'Soft' innovation just as important as 'hard' innovation
Forty per cent of companies undertook innovative activities in the period 1996-1998, up from 37% in the years 1994-1996. In this respect, an innovative activity is defined as a technological activity with the purpose of realising new products or new production processes.
Six out of ten companies are thus apparently not innovative in the technological sense of the word. Just over 80% of these companies say they do not need such innovations. However, nearly half of them do undertake innovative activities is a non-technological sense, for example in the fields of strategy, marketing, organisation and management.
The two forms of innovation are often implemented together. For example, nearly four out of five companies with technological innovative activities also undertake activities in a non-technological area. It even seems that hard (technological) innovation is more successful when it is implemented in combination with soft (non-technological) innovation. According to innovators who are in a position to report on this, non-technological innovation contributes to a stronger competitiveness.

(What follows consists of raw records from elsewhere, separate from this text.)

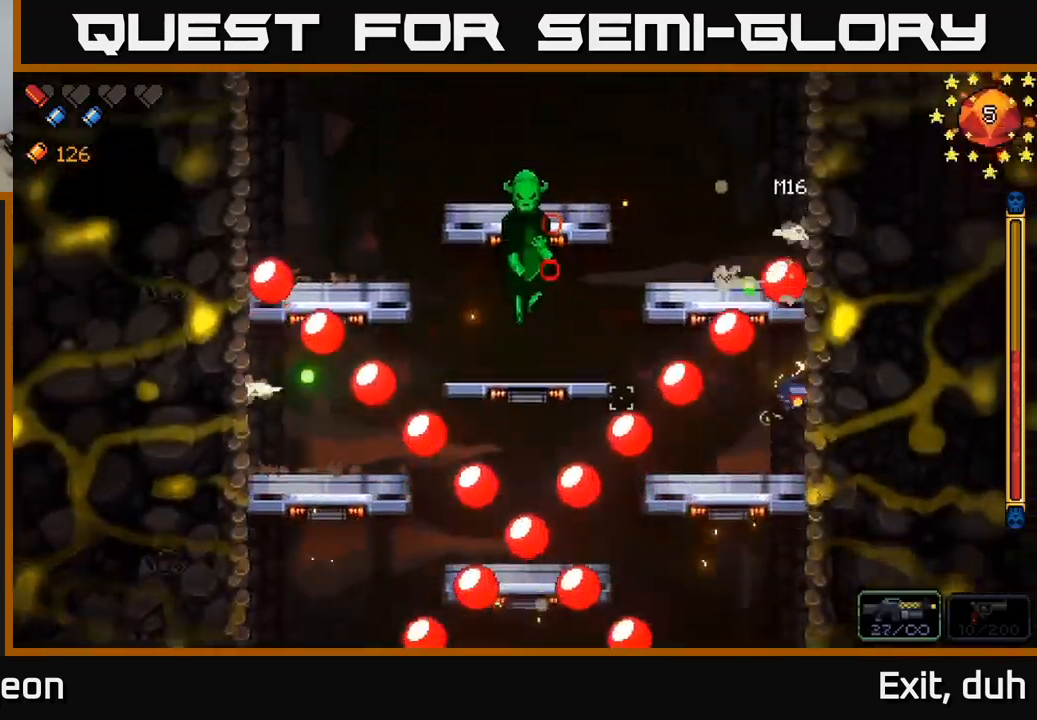
{"buttons": ["A", "R2"], "left_stick": "center", "right_stick": "up-left", "events": [[50, "left_stick", "center"], [317, "right_stick", "up-left"], [450, "A", "down"]]}
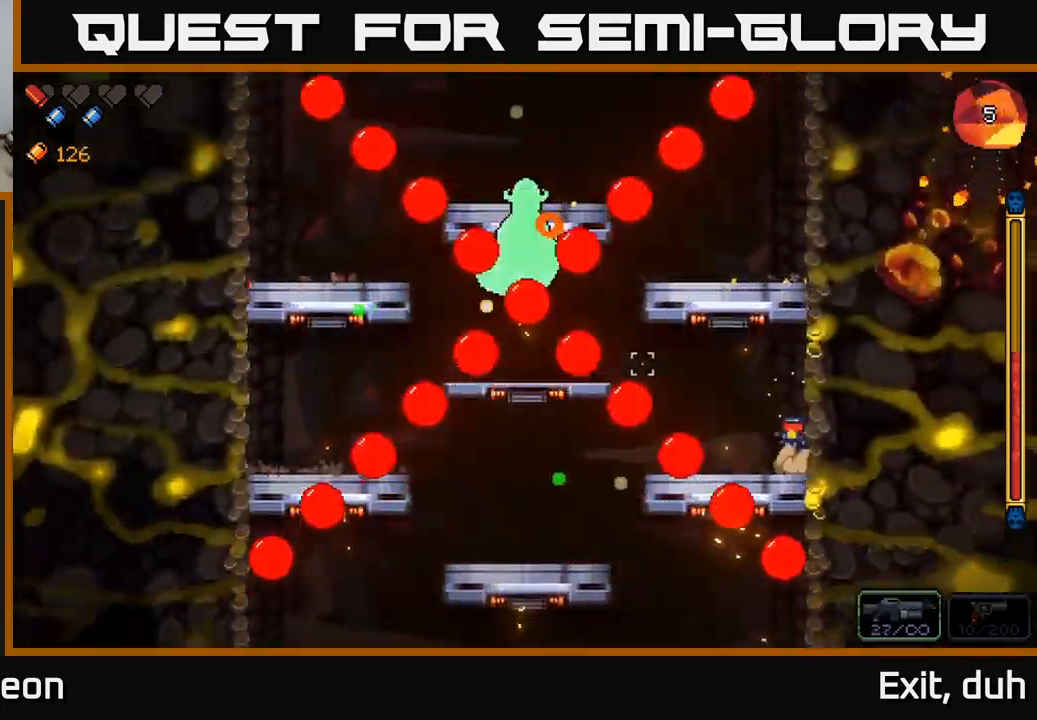
{"buttons": ["R2"], "left_stick": "center", "right_stick": "up-left", "events": [[200, "A", "up"]]}
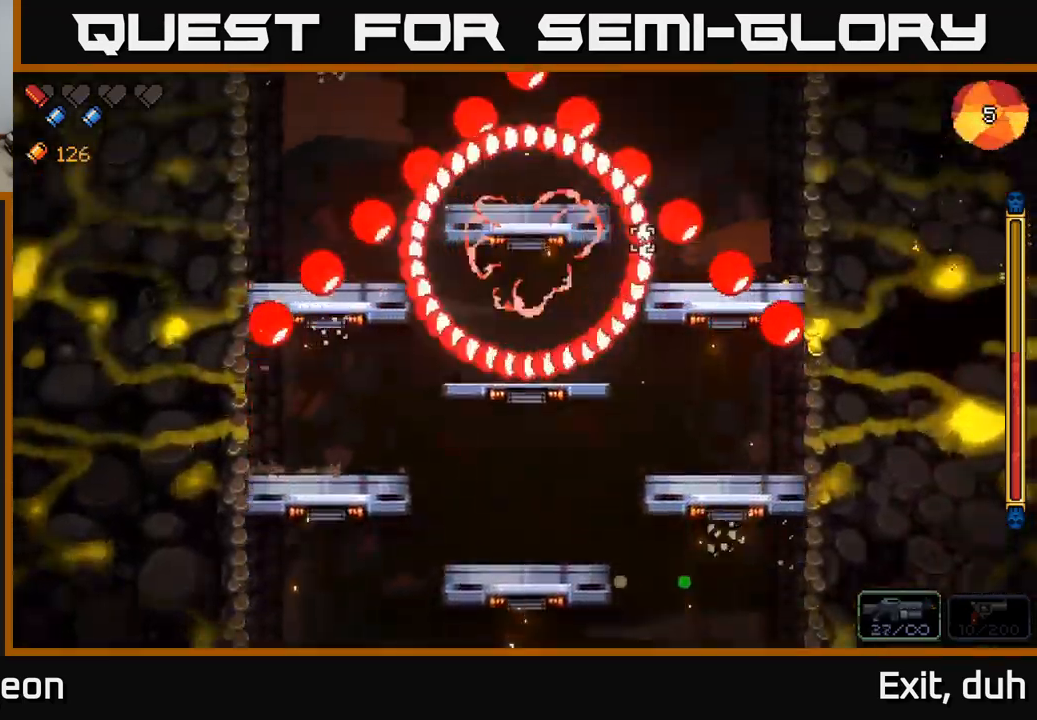
{"buttons": ["R2"], "left_stick": "center", "right_stick": "up-left", "events": [[50, "left_stick", "down-left"], [150, "left_stick", "center"], [184, "A", "down"], [250, "left_stick", "down"], [384, "left_stick", "right"], [500, "A", "up"], [500, "left_stick", "center"]]}
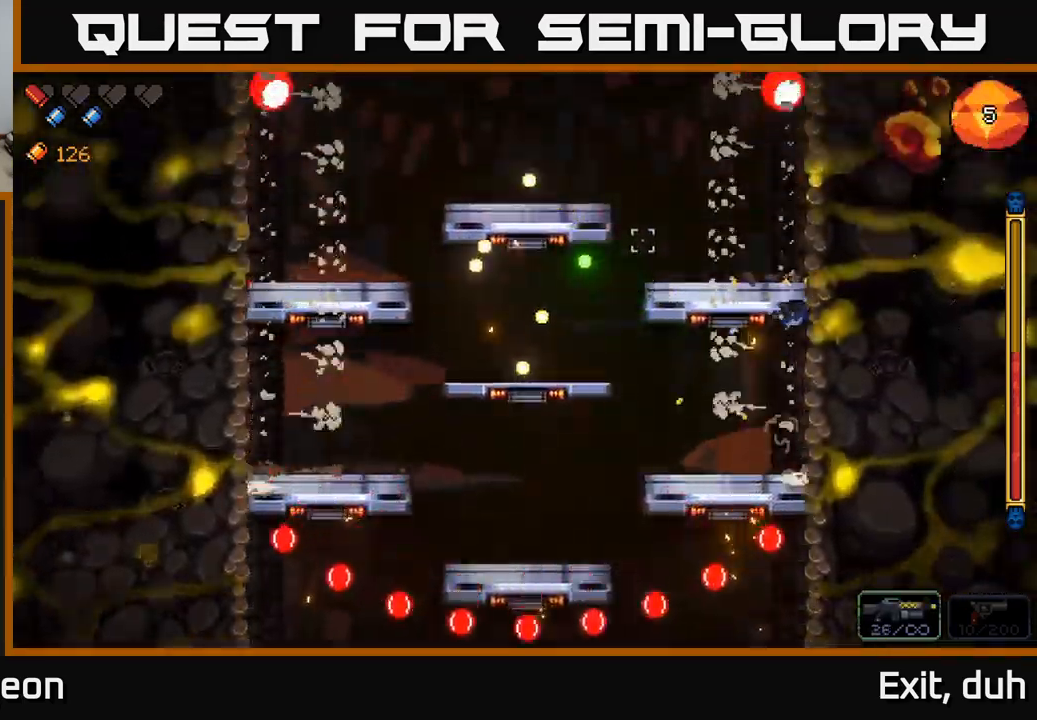
{"buttons": ["R2"], "left_stick": "left", "right_stick": "up-left", "events": [[350, "left_stick", "left"]]}
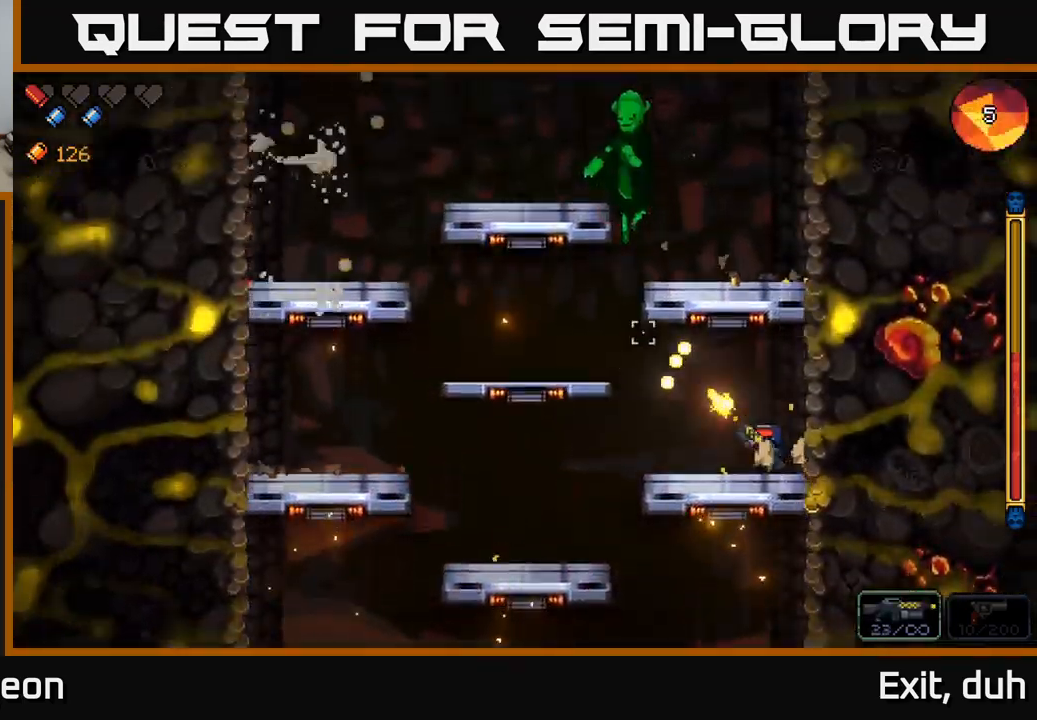
{"buttons": ["R2"], "left_stick": "left", "right_stick": "up", "events": [[34, "right_stick", "up"], [267, "A", "down"], [450, "A", "up"]]}
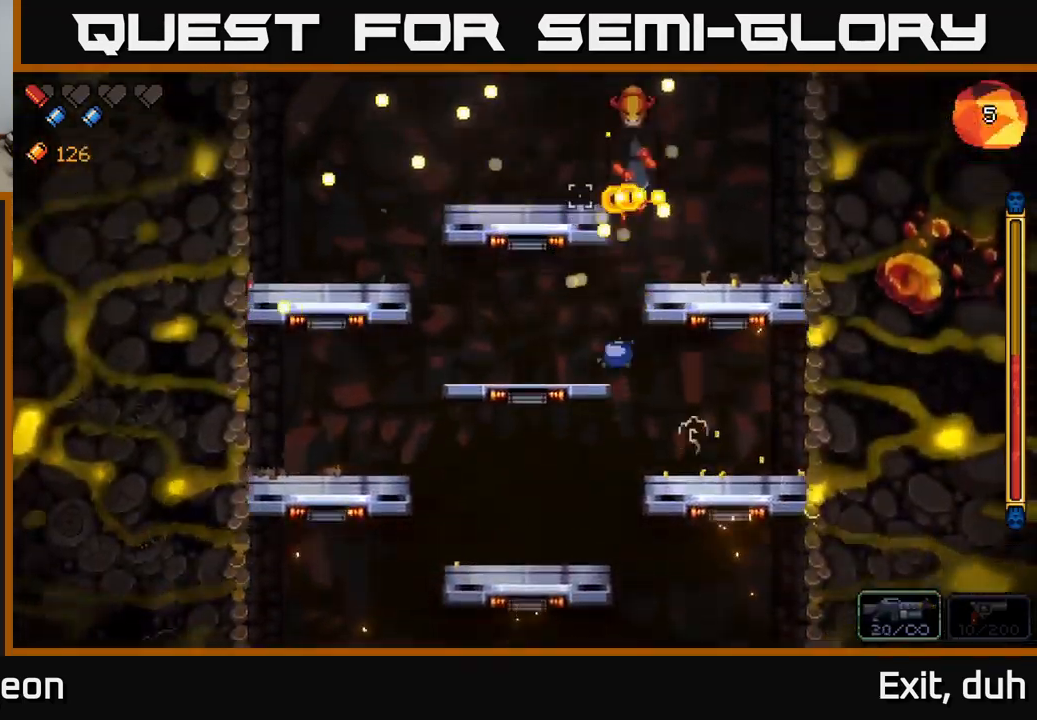
{"buttons": ["R2"], "left_stick": "left", "right_stick": "up-right", "events": [[284, "right_stick", "up-right"], [367, "left_stick", "center"], [417, "left_stick", "left"]]}
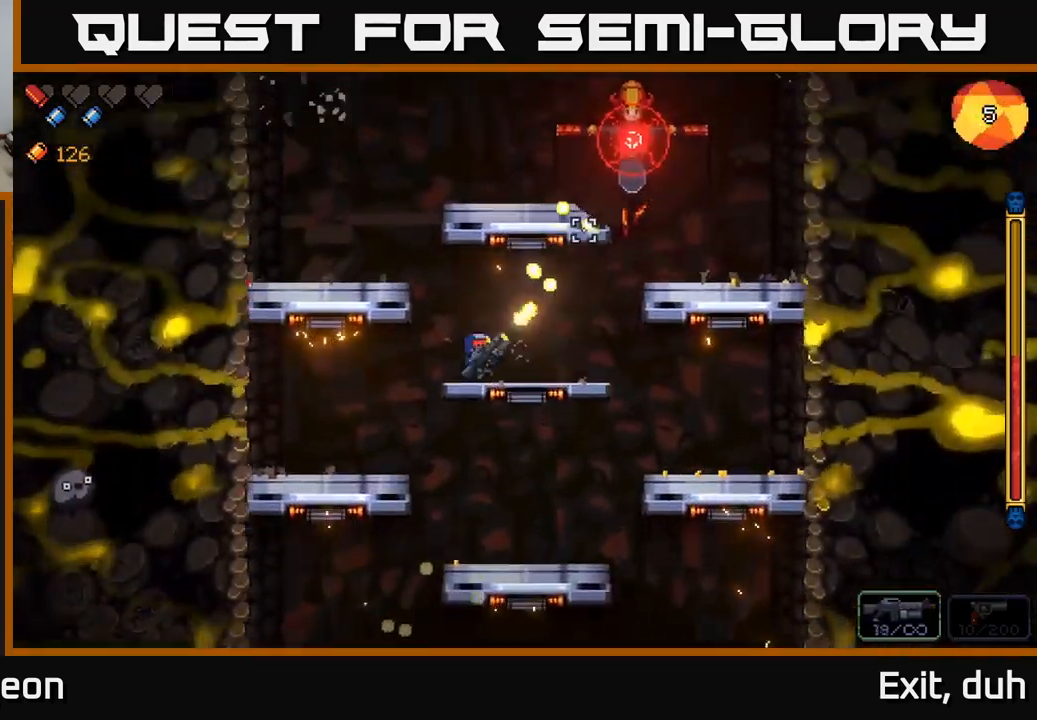
{"buttons": ["R2"], "left_stick": "left", "right_stick": "up-right", "events": [[50, "A", "down"], [267, "A", "up"]]}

Effect of non-technological innovation on competitiveness
Does innovation pay?
Innovative companies realise higher turnover growth rates than non-innovative companies. However, it often takes a few years before the effects of innovation become visible: research results need time to evolve into new products or production processes; teething troubles take time to solve, and it is usually a number of years before the new products prove their worth on the market.
Turnover growth 1994-1996
R&D expenditure stagnates in 1998
From 1994 to 1997 R&D expenditure rose by an average 8% annually. Through the years the private sector has accounted for most of this expenditure, and the increase has been accompanied by increasing innovating activities in this sector. Therefore in time higher R&D expenditure results in more innovation.
In 1998 Dutch expenditure on R&D was only 0.9% more than in 1997, totalling nearly seven billion euros.